The characters in both the movie and book are never given names; we only know them as the Doctor (Mark Ruffalo), the Doctor's Wife (Julianne Moore) and so on. This device worked well in the book, but in cinematic form it's both implausible and kind-of silly (really, would everyone continue to refer to Ruffalo's character as "Doctor" throughout the entire period of isolation? You'd think someone would ask him his name). These characters of course represent all of humanity and thus are drawn as broad, generic archetypes, but in the novel it didn't feel so damn heavy-handed.
Meirelles works with much of his usual crew from his two previous films, and it's here where the film is most commendable. The look of
Blindness is beautifully realized, very stylish (something you have to expect with a Meirelles film) and occasionally maddening. Gifted cinematographer César Charlone (nominated for an Oscar for his wonderful work on
City of God) drains the film of color and shoots many scenes intentionally out of focus while often putting the subjects out of the frame. The idea is obvious, but effective, in how it puts you in the heads of the people we are following in the story. As well-done as this is, it makes for a tough watch, often keeping the viewer in the dark as to what is happening some of the time. The real achievement here is the editing done by Daniel Rezende (also deservingly nominated for
City of God). His transitions and montage work here is something to behold.

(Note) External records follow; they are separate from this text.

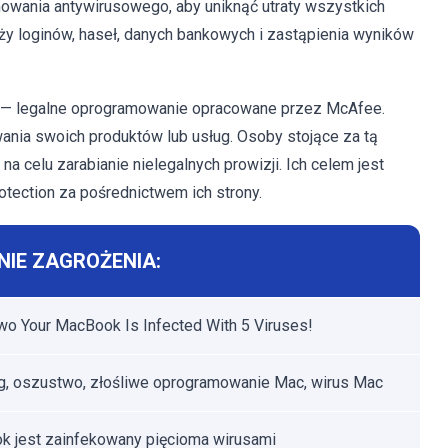
owania antywirusowego, aby uniknąć utraty wszystkich
y loginów, haseł, danych bankowych i zastąpienia wyników
n — legalne oprogramowanie opracowane przez McAfee.
wania swoich produktów lub usług. Osoby stojące za tą
a celu zarabianie nielegalnych prowizji. Ich celem jest
tection za pośrednictwem ich strony.
IE ZAGROŻENIA:
o Your MacBook Is Infected With 5 Viruses!
g, oszustwo, złośliwe oprogramowanie Mac, wirus Mac
 jest zainfekowany pięcioma wirusami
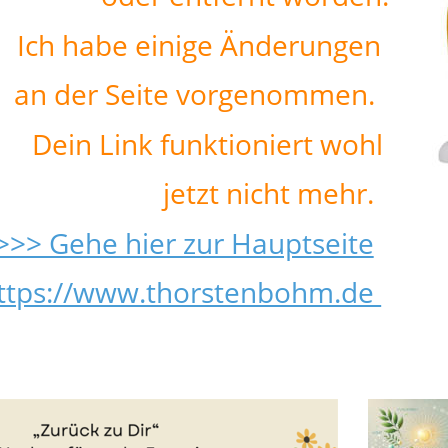
Ich habe einige Änderungen 
an der Seite vorgenommen. 
Dein Link funktioniert wohl 
jetzt nicht mehr.
>>> Gehe hier zur Hauptseite
ttps://www.thorstenbohm.de 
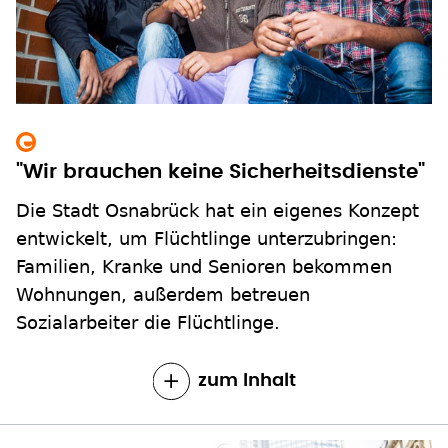
"Wir brauchen keine Sicherheitsdienste"
Die Stadt Osnabrück hat ein eigenes Konzept
entwickelt, um Flüchtlinge unterzubringen:
Familien, Kranke und Senioren bekommen
Wohnungen, außerdem betreuen
Sozialarbeiter die Flüchtlinge.
zum Inhalt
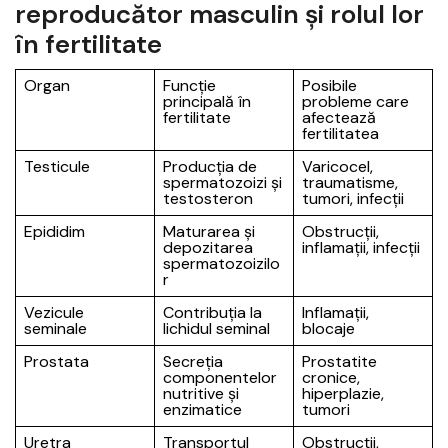
reproducător masculin și rolul lor
în fertilitate
Organ
Funcție
Posibile
principală în
probleme care
fertilitate
afectează
fertilitatea
Testicule
Producția de
Varicocel,
spermatozoizi și
traumatisme,
testosteron
tumori, infecții
Epididim
Maturarea și
Obstrucții,
depozitarea
inflamații, infecții
spermatozoizilo
r
Vezicule
Contribuția la
Inflamații,
seminale
lichidul seminal
blocaje
Prostata
Secreția
Prostatite
componentelor
cronice,
nutritive și
hiperplazie,
enzimatice
tumori
Uretra
Transportul
Obstrucții,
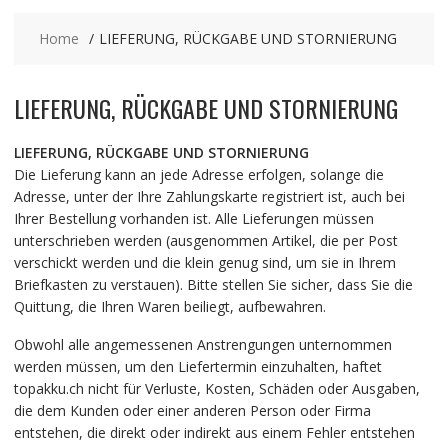
Home
LIEFERUNG, RÜCKGABE UND STORNIERUNG
LIEFERUNG, RÜCKGABE UND STORNIERUNG
LIEFERUNG, RÜCKGABE UND STORNIERUNG
Die Lieferung kann an jede Adresse erfolgen, solange die
Adresse, unter der Ihre Zahlungskarte registriert ist, auch bei
Ihrer Bestellung vorhanden ist. Alle Lieferungen müssen
unterschrieben werden (ausgenommen Artikel, die per Post
verschickt werden und die klein genug sind, um sie in Ihrem
Briefkasten zu verstauen). Bitte stellen Sie sicher, dass Sie die
Quittung, die Ihren Waren beiliegt, aufbewahren.
Obwohl alle angemessenen Anstrengungen unternommen
werden müssen, um den Liefertermin einzuhalten, haftet
topakku.ch nicht für Verluste, Kosten, Schäden oder Ausgaben,
die dem Kunden oder einer anderen Person oder Firma
entstehen, die direkt oder indirekt aus einem Fehler entstehen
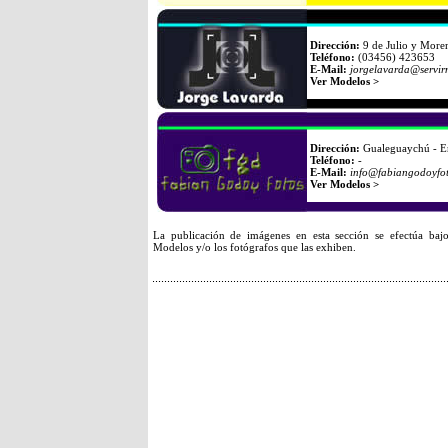
Dirección:
9 de Julio y Moren
Teléfono:
(03456) 423653
E-Mail:
jorgelavarda@servir
Ver Modelos >
Dirección:
Gualeguaychú - En
Teléfono:
-
E-Mail:
info@fabiangodoyfot
Ver Modelos >
La publicación de imágenes en esta sección se efectúa bajo
Modelos y/o los fotógrafos que las exhiben.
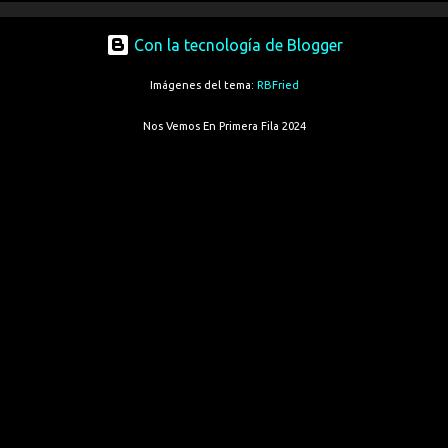
Con la tecnología de Blogger
Imágenes del tema:
RBFried
Nos Vemos En Primera Fila 2024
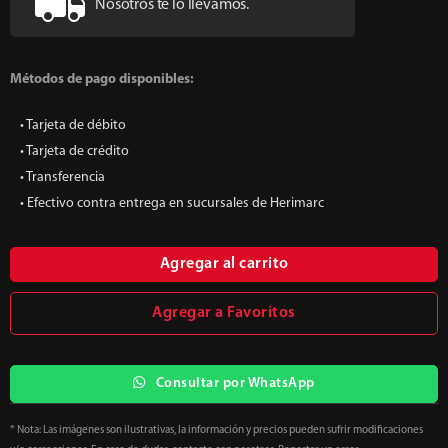
Nosotros te lo llevamos.
Métodos de pago disponibles:
• Tarjeta de débito
• Tarjeta de crédito
• Transferencia
• Efectivo contra entrega en sucursales de Herimarc
Agregar al carrito
Agregar a Favoritos
Consultar por WhatsApp
* Nota: Las imágenes son ilustrativas, la información y precios pueden sufrir modificaciones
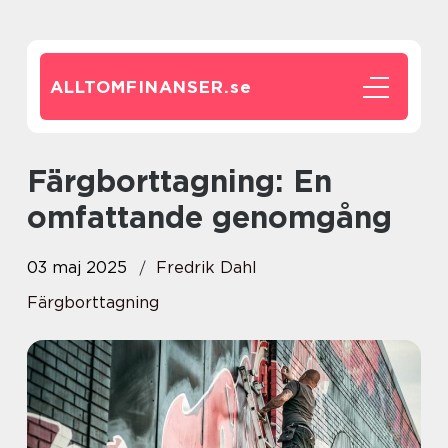
ALLTOMFINANSER.
se
Färgborttagning: En
omfattande genomgång
03 maj 2025
Fredrik Dahl
Färgborttagning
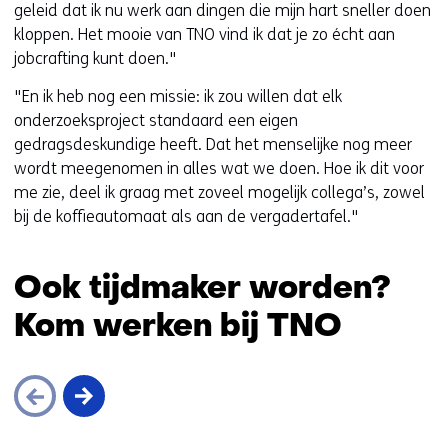
geleid dat ik nu werk aan dingen die mijn hart sneller doen
kloppen. Het mooie van TNO vind ik dat je zo écht aan
jobcrafting kunt doen."
"En ik heb nog een missie: ik zou willen dat elk
onderzoeksproject standaard een eigen
gedragsdeskundige heeft. Dat het menselijke nog meer
wordt meegenomen in alles wat we doen. Hoe ik dit voor
me zie, deel ik graag met zoveel mogelijk collega’s, zowel
bij de koffieautomaat als aan de vergadertafel."
Ook tijdmaker worden?
Kom werken bij TNO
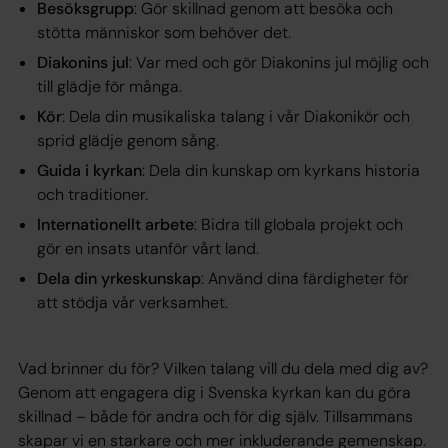
Besöksgrupp
: Gör skillnad genom att besöka och
stötta människor som behöver det.
Diakonins jul
: Var med och gör Diakonins jul möjlig och
till glädje för många.
Kör
: Dela din musikaliska talang i vår Diakonikör och
sprid glädje genom sång.
Guida i kyrkan
: Dela din kunskap om kyrkans historia
och traditioner.
Internationellt arbete
: Bidra till globala projekt och
gör en insats utanför vårt land.
Dela din yrkeskunskap
: Använd dina färdigheter för
att stödja vår verksamhet.
Vad brinner du för? Vilken talang vill du dela med dig av?
Genom att engagera dig i Svenska kyrkan kan du göra
skillnad – både för andra och för dig själv. Tillsammans
skapar vi en starkare och mer inkluderande gemenskap.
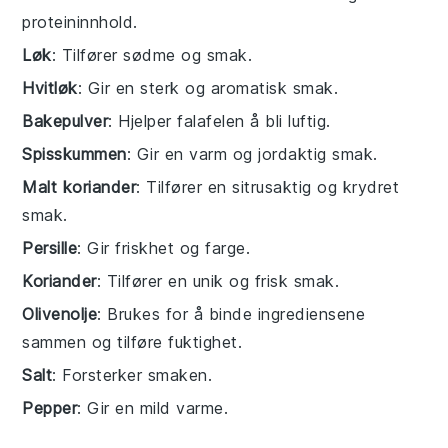
proteininnhold.
Løk
: Tilfører sødme og smak.
Hvitløk
: Gir en sterk og aromatisk smak.
Bakepulver
: Hjelper falafelen å bli luftig.
Spisskummen
: Gir en varm og jordaktig smak.
Malt koriander
: Tilfører en sitrusaktig og krydret
smak.
Persille
: Gir friskhet og farge.
Koriander
: Tilfører en unik og frisk smak.
Olivenolje
: Brukes for å binde ingrediensene
sammen og tilføre fuktighet.
Salt
: Forsterker smaken.
Pepper
: Gir en mild varme.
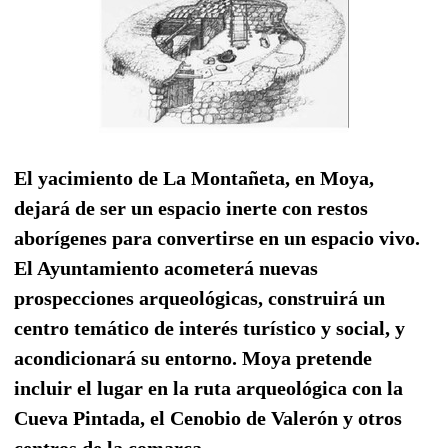
El yacimiento de La Montañeta, en Moya,
dejará de ser un espacio inerte con restos
aborígenes para convertirse en un espacio vivo.
El Ayuntamiento acometerá nuevas
prospecciones arqueológicas, construirá un
centro temático de interés turístico y social, y
acondicionará su entorno. Moya pretende
incluir el lugar en la ruta arqueológica con la
Cueva Pintada, el Cenobio de Valerón y otros
centros de la comarca.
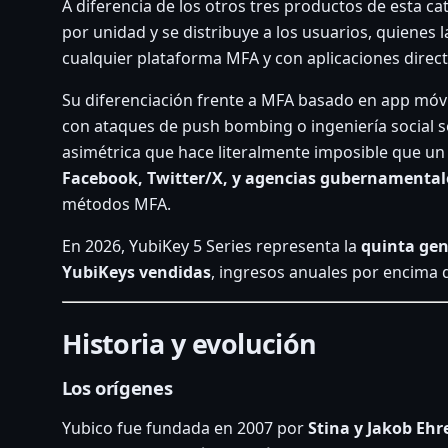
A diferencia de los otros tres productos de esta ca
por unidad y se distribuye a los usuarios, quienes 
cualquier plataforma MFA y con aplicaciones dire
Su diferenciación frente a MFA basado en app móvil
con ataques de push bombing o ingeniería social s
asimétrica que hace literalmente imposible que un a
Facebook, Twitter/X, y agencias gubernamental
métodos MFA.
En 2026, YubiKey 5 Series representa la
quinta gen
YubiKeys vendidas
, ingresos anuales por encima 
Historia y evolución
Los orígenes
Yubico fue fundada en 2007 por
Stina y Jakob Eh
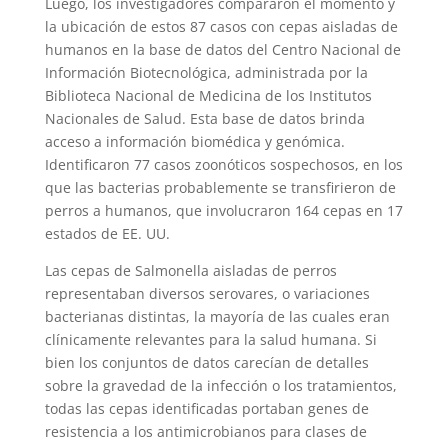
Luego, los investigadores compararon el momento y
la ubicación de estos 87 casos con cepas aisladas de
humanos en la base de datos del Centro Nacional de
Información Biotecnológica, administrada por la
Biblioteca Nacional de Medicina de los Institutos
Nacionales de Salud. Esta base de datos brinda
acceso a información biomédica y genómica.
Identificaron 77 casos zoonóticos sospechosos, en los
que las bacterias probablemente se transfirieron de
perros a humanos, que involucraron 164 cepas en 17
estados de EE. UU.
Las cepas de Salmonella aisladas de perros
representaban diversos serovares, o variaciones
bacterianas distintas, la mayoría de las cuales eran
clínicamente relevantes para la salud humana. Si
bien los conjuntos de datos carecían de detalles
sobre la gravedad de la infección o los tratamientos,
todas las cepas identificadas portaban genes de
resistencia a los antimicrobianos para clases de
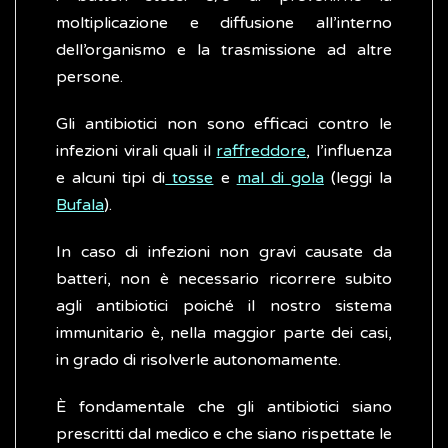
moltiplicazione e diffusione all’interno
dell’organismo e la trasmissione ad altre
persone.
Gli antibiotici non sono efficaci contro le
infezioni virali quali il
raffreddore
, l’influenza
e alcuni tipi di
tosse
e
mal di gola
(leggi la
Bufala
).
In caso di infezioni non gravi causate da
batteri, non è necessario ricorrere subito
agli antibiotici poiché il nostro sistema
immunitario è, nella maggior parte dei casi,
in grado di risolverle autonomamente.
È fondamentale che gli antibiotici siano
prescritti dal medico e che siano rispettate le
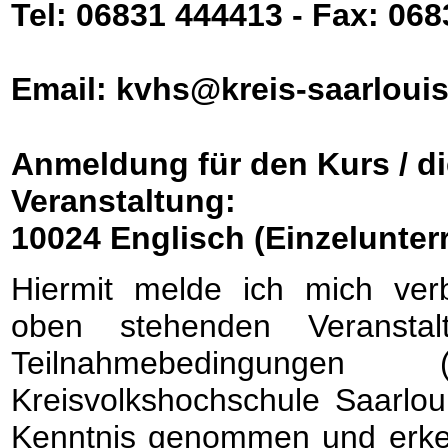
Tel: 06831 444413 - Fax: 06
Email: kvhs@kreis-saarlouis
Anmeldung für den Kurs / di
Veranstaltung:
10024 Englisch (Einzelunterr
Hiermit melde ich mich verb
oben stehenden Veransta
Teilnahmebedingunge
Kreisvolkshochschule Saarlou
Kenntnis genommen und erken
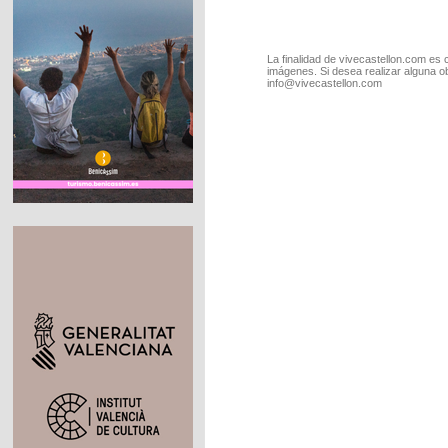
La finalidad de vivecastellon.com es 
imágenes. Si desea realizar alguna o
info@vivecastellon.com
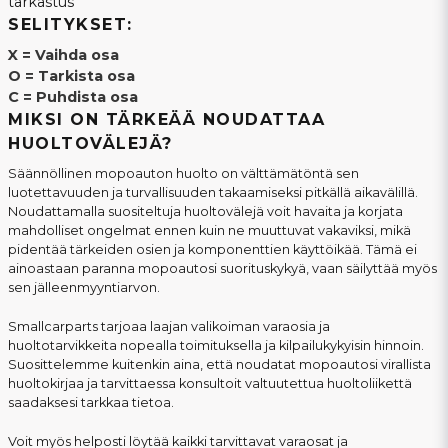
tarkastus
SELITYKSET:
X = Vaihda osa
O = Tarkista osa
C = Puhdista osa
MIKSI ON TÄRKEÄÄ NOUDATTAA
HUOLTOVÄLEJÄ?
Säännöllinen mopoauton huolto on välttämätöntä sen
luotettavuuden ja turvallisuuden takaamiseksi pitkällä aikavälillä.
Noudattamalla suositeltuja huoltovälejä voit havaita ja korjata
mahdolliset ongelmat ennen kuin ne muuttuvat vakaviksi, mikä
pidentää tärkeiden osien ja komponenttien käyttöikää. Tämä ei
ainoastaan paranna mopoautosi suorituskykyä, vaan säilyttää myös
sen jälleenmyyntiarvon.
Smallcarparts tarjoaa laajan valikoiman varaosia ja
huoltotarvikkeita nopealla toimituksella ja kilpailukykyisin hinnoin.
Suosittelemme kuitenkin aina, että noudatat mopoautosi virallista
huoltokirjaa ja tarvittaessa konsultoit valtuutettua huoltoliikettä
saadaksesi tarkkaa tietoa.
Voit myös helposti löytää kaikki tarvittavat varaosat ja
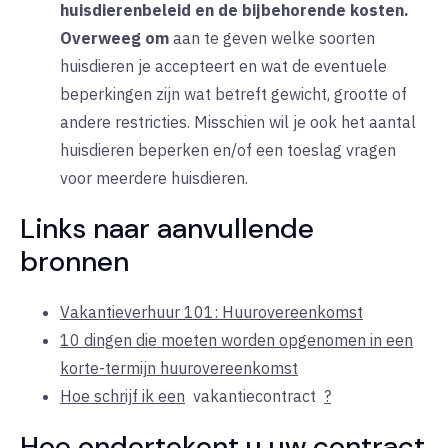
huisdierenbeleid en de bijbehorende kosten.
Overweeg om
aan te geven welke soorten
huisdieren je accepteert en wat de eventuele
beperkingen zijn wat betreft gewicht, grootte of
andere restricties. Misschien wil je ook het aantal
huisdieren beperken en/of een toeslag vragen
voor meerdere huisdieren.
Links naar aanvullende
bronnen
Vakantieverhuur 101: Huurovereenkomst
10 dingen die moeten worden opgenomen in een
korte-termijn huurovereenkomst
Hoe schrijf ik een
vakantiecontract
?
Hoe ondertekent u uw contract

A good friend of mine who recommended me the book years ago expressed his disappointment in the casting for the movie, saying the married couple-played by Moore and Ruffalo-had to be older for the story to work. I withheld judgment until I saw the movie, but now I fully agree. Moore is great here as the only person unaffected by the blindness, opting to stay with her husband and act as the surrogate mother to all the infected, but she isn't motherly enough. Ruffalo is an actor I like quite a bit (check
You Can Count on Me and
Zodiac for evidence of his nuanced and charming acting skills), but he's wrong for the part. Meirelles tries to make him look older by adding gray streaks in his hair, but it doesn't work. I found it hardest to accept that these two actors could play a married couple--okay in the early-going but less believable as the film carried on.
Sandra Oh was an odd and distracting choice to play a two-minute role (I'm pretty sure it was cut down significantly in the editing room) as the Minister of Health in which she's given the unfortunate task of uttering a few bad lines. I was hoping for more out of the great Gael García Bernal (
Motorcycle Diaries, Y tu mamá también, Amores perros), but he is given little to do here except be the bad guy - a part he likely enjoyed playing - but his performance is rudimentary. And of course how can I forget Danny Glover, an actor who continues to put in one awful performance after another. With this,
Be Kind Rewind, Shooter, and
Saw I'm convinced the man should call it quits. And what's with the sudden speech impediment he has going now? His raspy voice is now mixed with some kind of lisp, making him sound as if he's talking with a mouthful of oatmeal.
Blindness was a book I enjoyed very much. I thought it would make for a great film adaptation, but now I believe it's a narrative that only works on the page; watching a cluster of blind people struggle and hurt each other for two hours doesn't exactly scream cinematic brilliance. Rarely is a book successfully adapted onto the big screen, but the films that surpass their source material--
Fight Club, The Godfather, Goodfellas and
Jaws come to mind--captured the book's essence while also going in to different, more cinematically appropriate directions. Blindness is faithful, but made without any of the fervor the characters in the story find in the hopeful ending it doesn't deserve.